The Planning Institute Australia (PIA) lambasted the Housing Industry Association’s (HIA) report card for giving “high rankings for bad development”.
PIA CEO Matt Collins warned that the HIA’s four-point scorecard overlooks the importance of good-quality planning that places homes in well-located areas.
The scorecard, which was released earlier this week, used four criteria to rank Australia’s eight states and territories: bringing more shovel-ready land to market, higher density housing, cutting red tape, and faster decisions.
Infrastructure provision was noted as a supplementary condition, but was not listed as a core criterion for the planning blueprint.
Collins argued that the scorecard overlooked the critical importance of good-quality planning in creating communities that Australians want to live in.
“This scorecard would give an ‘A’ to planning systems that give fast approvals for developments with housing in a floodplain, and an ‘F’ to systems that ensure new developments are well-designed with parks, transport and street trees,” he said.
“We absolutely need more housing, but we also need to ensure this housing is in good-quality places with the infrastructure and services our communities depend on.”
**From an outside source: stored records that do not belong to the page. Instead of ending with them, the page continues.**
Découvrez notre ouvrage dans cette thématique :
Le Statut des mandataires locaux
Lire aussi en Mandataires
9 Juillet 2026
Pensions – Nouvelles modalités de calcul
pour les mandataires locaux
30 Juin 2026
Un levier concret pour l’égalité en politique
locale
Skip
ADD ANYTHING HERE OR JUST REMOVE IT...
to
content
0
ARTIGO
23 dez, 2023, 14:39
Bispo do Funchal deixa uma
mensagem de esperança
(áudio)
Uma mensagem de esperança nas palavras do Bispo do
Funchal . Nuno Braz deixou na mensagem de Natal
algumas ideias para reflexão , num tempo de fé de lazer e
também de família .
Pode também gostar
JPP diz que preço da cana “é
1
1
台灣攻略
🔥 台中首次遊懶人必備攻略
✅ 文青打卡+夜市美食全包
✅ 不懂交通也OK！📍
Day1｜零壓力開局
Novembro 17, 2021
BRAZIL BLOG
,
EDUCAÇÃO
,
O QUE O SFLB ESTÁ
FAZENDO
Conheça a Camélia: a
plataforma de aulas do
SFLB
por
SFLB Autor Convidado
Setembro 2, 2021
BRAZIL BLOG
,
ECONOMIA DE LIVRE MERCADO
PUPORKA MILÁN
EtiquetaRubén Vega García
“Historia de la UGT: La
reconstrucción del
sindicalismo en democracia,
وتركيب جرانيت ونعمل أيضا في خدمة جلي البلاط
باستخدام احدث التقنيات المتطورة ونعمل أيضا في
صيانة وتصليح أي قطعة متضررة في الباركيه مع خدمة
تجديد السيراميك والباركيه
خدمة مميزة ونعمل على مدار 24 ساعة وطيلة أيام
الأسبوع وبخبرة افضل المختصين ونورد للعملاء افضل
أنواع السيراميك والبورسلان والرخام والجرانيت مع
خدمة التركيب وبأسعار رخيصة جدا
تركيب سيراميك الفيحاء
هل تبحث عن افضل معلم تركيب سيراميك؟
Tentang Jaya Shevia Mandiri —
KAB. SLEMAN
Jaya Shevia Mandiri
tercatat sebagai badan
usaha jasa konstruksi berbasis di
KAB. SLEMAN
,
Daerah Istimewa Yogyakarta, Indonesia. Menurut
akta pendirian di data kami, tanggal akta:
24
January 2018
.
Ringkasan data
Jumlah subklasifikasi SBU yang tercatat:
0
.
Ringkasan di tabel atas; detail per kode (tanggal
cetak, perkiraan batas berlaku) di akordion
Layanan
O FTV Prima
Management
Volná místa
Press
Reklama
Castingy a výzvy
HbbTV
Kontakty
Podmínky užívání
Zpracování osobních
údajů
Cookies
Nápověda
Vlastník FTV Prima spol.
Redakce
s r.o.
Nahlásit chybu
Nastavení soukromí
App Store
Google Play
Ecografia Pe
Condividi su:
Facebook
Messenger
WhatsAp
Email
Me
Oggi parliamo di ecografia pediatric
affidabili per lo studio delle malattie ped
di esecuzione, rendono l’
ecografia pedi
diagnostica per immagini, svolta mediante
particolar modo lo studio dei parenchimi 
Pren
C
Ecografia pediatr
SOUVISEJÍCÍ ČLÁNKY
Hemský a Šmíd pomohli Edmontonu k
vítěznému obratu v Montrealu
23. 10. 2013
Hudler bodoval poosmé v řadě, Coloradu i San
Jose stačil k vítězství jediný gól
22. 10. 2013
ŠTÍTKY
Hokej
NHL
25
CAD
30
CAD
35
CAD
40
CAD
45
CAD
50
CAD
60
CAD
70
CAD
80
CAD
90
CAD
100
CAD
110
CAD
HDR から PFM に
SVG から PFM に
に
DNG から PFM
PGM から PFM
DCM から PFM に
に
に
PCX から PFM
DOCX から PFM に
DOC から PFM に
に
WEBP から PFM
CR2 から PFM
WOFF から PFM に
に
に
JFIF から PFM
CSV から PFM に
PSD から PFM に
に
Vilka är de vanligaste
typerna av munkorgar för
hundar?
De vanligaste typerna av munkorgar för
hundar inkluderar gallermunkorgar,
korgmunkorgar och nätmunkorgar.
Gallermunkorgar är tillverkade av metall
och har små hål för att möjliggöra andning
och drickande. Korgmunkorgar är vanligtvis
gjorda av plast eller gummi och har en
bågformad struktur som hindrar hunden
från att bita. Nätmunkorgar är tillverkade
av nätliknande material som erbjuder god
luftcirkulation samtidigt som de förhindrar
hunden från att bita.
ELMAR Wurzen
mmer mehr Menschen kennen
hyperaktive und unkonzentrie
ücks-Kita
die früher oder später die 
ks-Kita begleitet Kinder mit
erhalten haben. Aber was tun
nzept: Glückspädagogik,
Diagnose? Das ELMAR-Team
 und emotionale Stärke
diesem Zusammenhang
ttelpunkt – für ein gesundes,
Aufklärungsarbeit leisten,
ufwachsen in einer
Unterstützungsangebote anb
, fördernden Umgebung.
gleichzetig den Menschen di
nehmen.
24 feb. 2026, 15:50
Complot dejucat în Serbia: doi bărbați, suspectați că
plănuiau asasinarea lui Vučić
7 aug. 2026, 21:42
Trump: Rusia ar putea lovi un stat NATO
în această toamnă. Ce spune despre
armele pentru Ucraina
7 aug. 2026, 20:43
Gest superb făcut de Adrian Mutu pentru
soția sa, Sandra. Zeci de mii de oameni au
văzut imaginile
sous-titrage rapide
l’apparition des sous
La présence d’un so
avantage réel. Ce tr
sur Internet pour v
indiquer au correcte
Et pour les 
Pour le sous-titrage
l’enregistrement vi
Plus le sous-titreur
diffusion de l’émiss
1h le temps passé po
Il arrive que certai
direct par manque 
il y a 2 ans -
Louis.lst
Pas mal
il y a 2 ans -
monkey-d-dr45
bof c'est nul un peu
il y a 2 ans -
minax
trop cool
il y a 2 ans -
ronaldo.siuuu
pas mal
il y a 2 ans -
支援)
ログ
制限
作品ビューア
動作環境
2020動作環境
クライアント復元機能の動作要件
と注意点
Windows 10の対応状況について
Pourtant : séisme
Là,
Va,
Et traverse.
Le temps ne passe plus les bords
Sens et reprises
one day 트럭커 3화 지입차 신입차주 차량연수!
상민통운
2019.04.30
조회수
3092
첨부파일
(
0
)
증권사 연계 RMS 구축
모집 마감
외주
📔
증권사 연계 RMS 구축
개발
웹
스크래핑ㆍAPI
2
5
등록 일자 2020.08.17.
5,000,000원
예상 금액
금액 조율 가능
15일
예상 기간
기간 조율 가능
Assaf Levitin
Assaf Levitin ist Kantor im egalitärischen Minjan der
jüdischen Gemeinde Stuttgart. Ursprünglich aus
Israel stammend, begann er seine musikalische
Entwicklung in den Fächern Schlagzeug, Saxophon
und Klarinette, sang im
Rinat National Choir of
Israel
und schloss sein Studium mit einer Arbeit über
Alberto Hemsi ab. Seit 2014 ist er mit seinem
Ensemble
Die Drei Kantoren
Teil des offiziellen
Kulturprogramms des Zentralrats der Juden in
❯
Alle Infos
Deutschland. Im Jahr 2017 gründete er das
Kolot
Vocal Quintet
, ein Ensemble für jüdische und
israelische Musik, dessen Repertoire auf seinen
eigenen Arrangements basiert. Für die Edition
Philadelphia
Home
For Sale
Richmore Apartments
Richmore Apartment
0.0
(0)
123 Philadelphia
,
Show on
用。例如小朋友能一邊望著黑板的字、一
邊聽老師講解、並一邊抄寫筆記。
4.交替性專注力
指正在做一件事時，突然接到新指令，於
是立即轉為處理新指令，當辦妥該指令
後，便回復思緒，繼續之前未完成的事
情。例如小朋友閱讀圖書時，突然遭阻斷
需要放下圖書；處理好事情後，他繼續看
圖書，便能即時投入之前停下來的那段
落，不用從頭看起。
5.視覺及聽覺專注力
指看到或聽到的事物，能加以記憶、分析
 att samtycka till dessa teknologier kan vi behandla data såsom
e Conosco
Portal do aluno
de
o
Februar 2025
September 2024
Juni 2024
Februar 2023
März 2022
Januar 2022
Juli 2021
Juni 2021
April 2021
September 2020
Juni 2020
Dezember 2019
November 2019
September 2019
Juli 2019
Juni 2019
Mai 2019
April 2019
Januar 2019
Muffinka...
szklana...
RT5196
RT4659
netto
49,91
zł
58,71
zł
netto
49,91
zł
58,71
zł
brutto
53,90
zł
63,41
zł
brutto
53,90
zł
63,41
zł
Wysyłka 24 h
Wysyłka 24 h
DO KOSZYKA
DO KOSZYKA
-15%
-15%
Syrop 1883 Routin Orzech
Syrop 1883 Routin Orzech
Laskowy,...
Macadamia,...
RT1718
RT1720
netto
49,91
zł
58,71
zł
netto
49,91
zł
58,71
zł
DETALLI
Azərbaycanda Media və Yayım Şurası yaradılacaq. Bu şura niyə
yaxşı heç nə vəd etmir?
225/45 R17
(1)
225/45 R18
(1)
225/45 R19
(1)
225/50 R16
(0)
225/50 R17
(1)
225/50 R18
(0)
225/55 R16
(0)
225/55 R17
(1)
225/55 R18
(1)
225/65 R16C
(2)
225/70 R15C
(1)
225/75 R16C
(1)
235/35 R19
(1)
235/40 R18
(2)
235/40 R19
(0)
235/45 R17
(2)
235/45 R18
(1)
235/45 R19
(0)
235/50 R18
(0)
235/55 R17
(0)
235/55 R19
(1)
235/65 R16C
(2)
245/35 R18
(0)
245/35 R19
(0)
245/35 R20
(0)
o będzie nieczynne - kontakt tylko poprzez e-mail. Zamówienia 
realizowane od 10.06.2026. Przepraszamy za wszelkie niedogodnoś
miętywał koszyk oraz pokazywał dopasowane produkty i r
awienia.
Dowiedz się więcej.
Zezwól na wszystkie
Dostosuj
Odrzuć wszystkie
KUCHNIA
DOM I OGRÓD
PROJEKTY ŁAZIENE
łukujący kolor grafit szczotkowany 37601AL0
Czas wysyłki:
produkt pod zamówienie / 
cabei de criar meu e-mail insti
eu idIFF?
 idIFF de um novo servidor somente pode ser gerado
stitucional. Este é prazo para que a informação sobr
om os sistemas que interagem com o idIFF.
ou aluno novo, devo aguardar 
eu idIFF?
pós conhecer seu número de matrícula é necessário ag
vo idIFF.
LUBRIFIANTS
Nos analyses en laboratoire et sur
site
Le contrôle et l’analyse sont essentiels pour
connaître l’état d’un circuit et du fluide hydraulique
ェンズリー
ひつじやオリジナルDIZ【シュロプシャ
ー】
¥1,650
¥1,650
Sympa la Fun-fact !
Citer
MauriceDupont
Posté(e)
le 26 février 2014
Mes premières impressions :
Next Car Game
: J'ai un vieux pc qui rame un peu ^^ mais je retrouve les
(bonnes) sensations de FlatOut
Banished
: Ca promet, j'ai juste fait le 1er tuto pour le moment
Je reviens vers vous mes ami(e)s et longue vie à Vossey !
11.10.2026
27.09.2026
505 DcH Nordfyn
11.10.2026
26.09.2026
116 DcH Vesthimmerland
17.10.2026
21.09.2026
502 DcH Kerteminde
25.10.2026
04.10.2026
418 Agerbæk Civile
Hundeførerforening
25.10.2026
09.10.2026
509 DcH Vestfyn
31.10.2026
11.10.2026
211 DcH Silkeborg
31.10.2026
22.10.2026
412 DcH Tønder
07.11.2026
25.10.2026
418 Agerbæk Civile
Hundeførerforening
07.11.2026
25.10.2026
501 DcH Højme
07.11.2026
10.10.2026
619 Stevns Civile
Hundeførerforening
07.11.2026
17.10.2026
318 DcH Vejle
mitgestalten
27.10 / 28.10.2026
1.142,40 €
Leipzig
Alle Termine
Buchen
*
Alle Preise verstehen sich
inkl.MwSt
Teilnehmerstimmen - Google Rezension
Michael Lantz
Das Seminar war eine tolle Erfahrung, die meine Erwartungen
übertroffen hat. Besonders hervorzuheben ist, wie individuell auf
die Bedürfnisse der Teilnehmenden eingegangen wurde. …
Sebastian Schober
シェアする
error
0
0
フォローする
He stressed that quality planning was a key requirement of the federal government’s housing accord, which states that Australia’s 1.2 million new homes must be in well-located areas.
“Planning is essential to delivering the right housing in the right place – and good planning makes sure that housing works alongside all the other things communities need like jobs, transport and spaces for recreation,” said Collins.
“We need to see better quality outcomes, not just fast ones.”
The CEO also condemned the HIA report for making “spurious claims unsupported by evidence”, such as claiming that “it is common for standalone house approvals to take more than six months”.
According to the PIA, nine in 10 development applications in Western Australia were determined within the statutory time frame of 60 days in 2022–23, with a 98 per cent approval rate.
Meanwhile in Victoria, 81 per cent of VicSmart development applications were determined within just 10 days.
“We need high-performing planning systems and there are opportunities for positive reform across Australia, but let’s have a real conversation about how to use planning to enable the housing we need alongside the great communities people expect and deserve,” Collins concluded.